The holidays are over but winter is still here to stay for a few more months, and that means dog owners and their pups have to endure the cold for a little longer.
Some dog breeds thrive in the winter, but, just like people, not all canines love colder weather. Whether your pooch adores snow or prefers warmer temperatures, Erin DeAngelis, a category manager with Pet Supplies Plus, has tips that will help all pet owners keep their dogs happy and healthy through the winter.
Read on to see the simple adjustments any dog owner can make to ensure their pet has the best winter possible.
Set aside time to prepare for walks: When you're planning your day, add in an extra 15 minutes to your walk time — this is for gearing up and settling back in, which you definitely don't want to skip. Even though your dog is covered in fur, that layer is not incredibly warm, making it important that you get them into an insulated vest.
Gear up: A vest is just the start of the gear you can use to make the winter weather more bearable for your pup. Booties are great if you can get your dog used to them as they protect from the cold, irritating ice melt used on sidewalks, and potentially hazardous objects hidden in the snow. Start by having them wear them around the house. And, with shorter days, morning and evening walks may be in the dark, making it super important that you stay visible. Reflective harnesses and leashes for your dog work great. You may also find it helpful to take a backpack on walks filled with a towel (to dry your dog off in case they get wet), a first aid kit for cuts, snacks, and water.

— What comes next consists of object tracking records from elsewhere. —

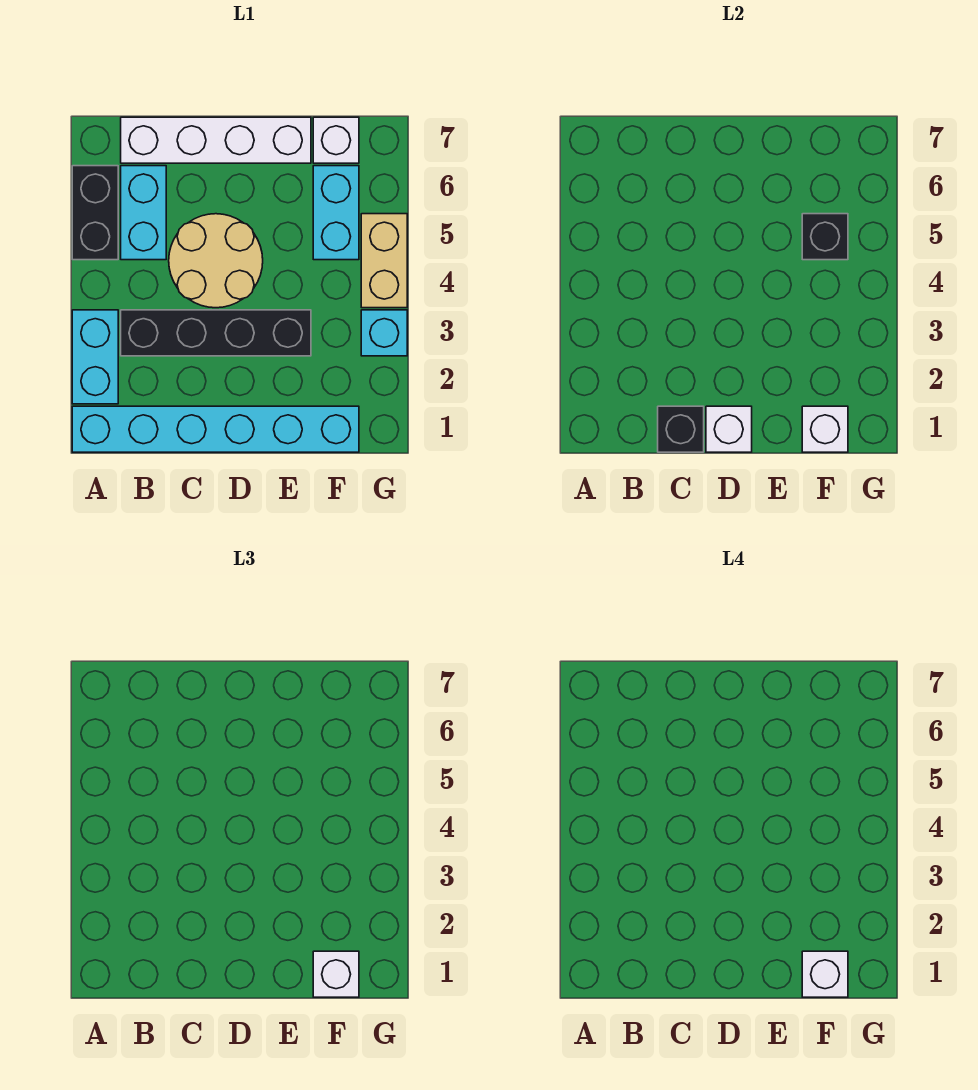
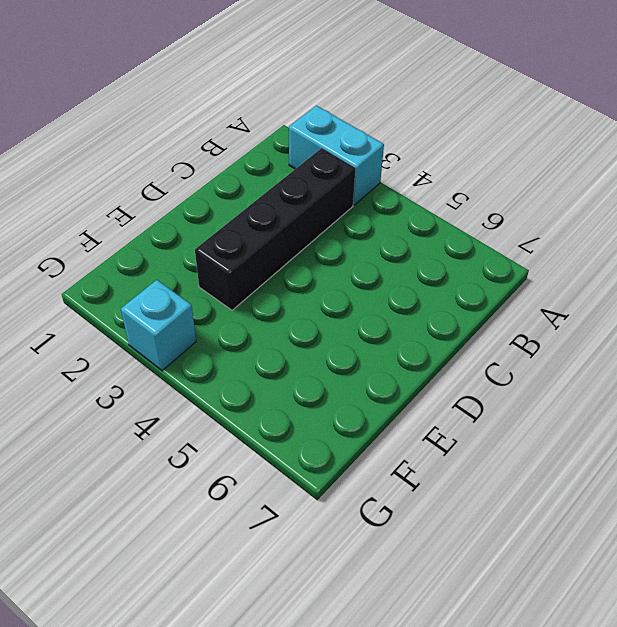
none -> cyan brick A1:F1 level 1
none -> black brick A5:A6 level 1
none -> cyan brick B5:B6 level 1

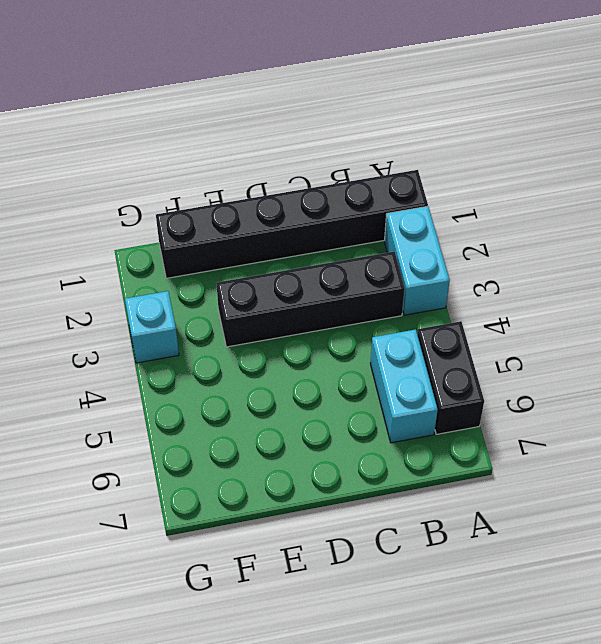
black brick A1:F1 level 1 -> cyan brick A1:F1 level 1
none -> white brick B7:E7 level 1
none -> tan round brick C4:D5 level 1
none -> cyan brick F5:F6 level 1

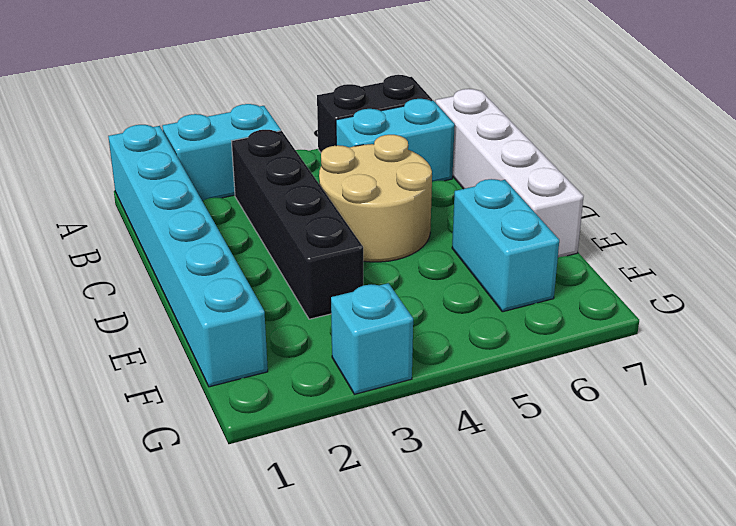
cyan brick E6:F6 level 1 -> cyan brick F5:F6 level 1
none -> white brick F7 level 1
none -> tan brick G4:G5 level 1
none -> black brick C1 level 2

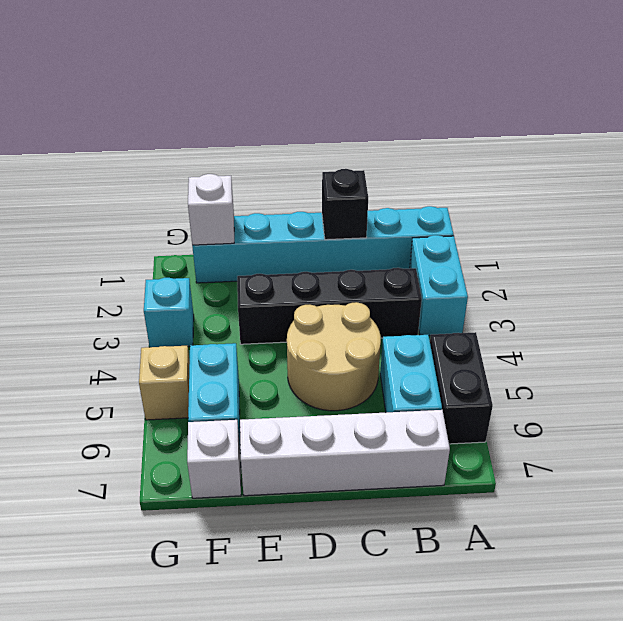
tan brick G5 level 1 -> tan brick G4:G5 level 1
none -> white brick D1 level 2
none -> black brick F5 level 2
none -> white brick F1 level 3

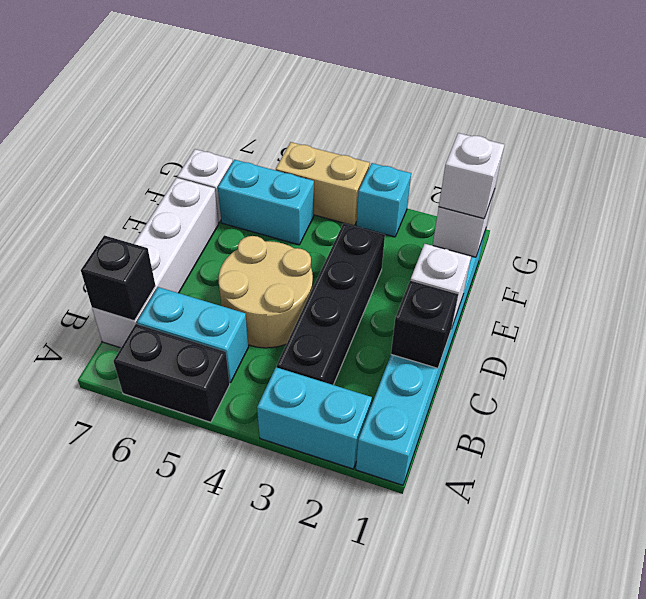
black brick B7 level 2 -> black brick F5 level 2
none -> white brick F1 level 4

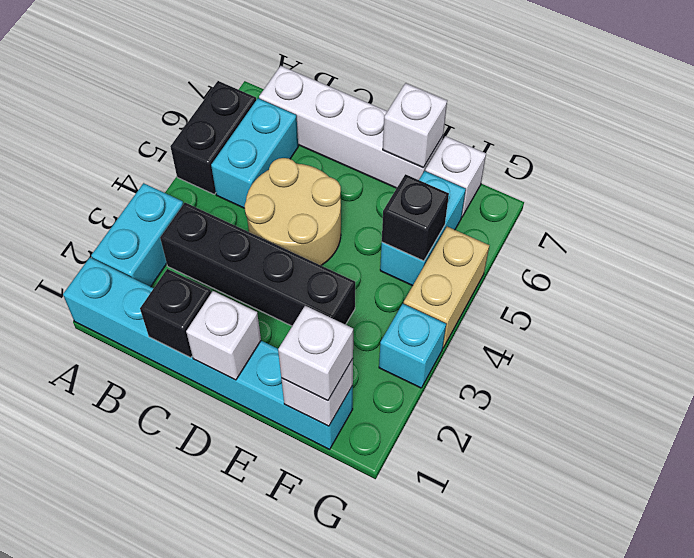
white brick E7 level 2 -> white brick F1 level 4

Pay attention to their paws: As the snow melts and eventually freezes again through the winter, ice forms on sidewalks, roads, and driveways. Many different solvents are used to quicken the melting of the ice to avoid slip-and-fall injuries to humans, but some of the chemicals that are used to melt ice are toxic to pets. On your property, make sure you use pet-safe ice melt whenever possible. Be sure you always wash your dog's paws after a walk. The harmful chemicals are easily ingested as dogs regularly lick their paws. You'll also want to stock up on some balm for dry, cracked paw pads. This is common in the winter as the air is much dryer. It may also help to keep a humidifier running at home to return some moisture to the air.
Focus more on combing and less on baths: Given the cold, dry weather, it's best to minimize the number of baths you give your dog. Shampoo does a great job of cleaning their coats, but it can also strip the natural oils in a dog's skin that keep it hydrated. This can lead to flaky, itchy skin and increased dander/shedding in your home. Instead, focus on regularly combing your dog. You can even try spray shampoo.
Create a safe space for sleep: Depending on where your pet typically sleeps, it may be worth shifting that space in the winter months. Since pets typically sleep on the ground, make sure their bed is far from any drafts from doors or windows. This helps to ensure proper rest and prevent illness. Having them sleep on a carpeted surface or providing a large bed to insulate them from any cold coming up from the ground will help keep them stay dry and warm as well.